The National Cyber Security Centre (NCSC) develops and publishes a resource called the Cyber Assessment Framework (CAF).
From NSCF CAF site: It is aimed at helping an organisation achieve and demonstrate an appropriate level of cyber resilience in relation to certain specified vitally important functions performed by that organisation, functions that are at risk of disruption as a result of a serious cyber incident.
The CAF is provided as a PDF documents for download, however it is not simple to assess against, often requiring organisations to purchase additional resources to support their assessment, or produce their own assessment sheets, often with errors.
This project scrapes the NCSC CAF site, and extracts the relevant information, presenting it as a structured JSON document. Bespoke, post-processing using this JSON document can then be applied to render the CAF as desired.
This project makes use of both Dev containers and poetry for environment management. Simply building the Dev container using the VS Code Dev container extension is sufficient to get started.

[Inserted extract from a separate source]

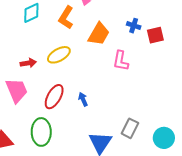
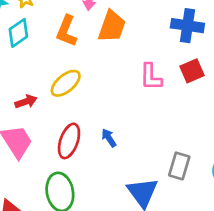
blue cross: (134, 26) -> (187, 26), moved, size x1.6
orange trapezoid: (99, 34) -> (112, 26), moved
red square: (155, 35) -> (192, 71), moved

Running python3 main.py or using the VS Code launch configuration Python Debugger: ncsc-caf-scraper is all that is required to produce some output. The resultant output.json is created at the project root directory.
-
HTML scraping is fragile. There is no guarantee that updates to the NCSC CAF site won't completely change the format of the page, resulting in this project being obsoleted.
-
The HTML is scraped as opposed to the PDF, as a review of the PDF has shown poor repeatability in the formatting, making it difficult to automate the data extraction. This project relies on the structured nature of HTML to provide better consistency, and therefore reliability, in data extraction.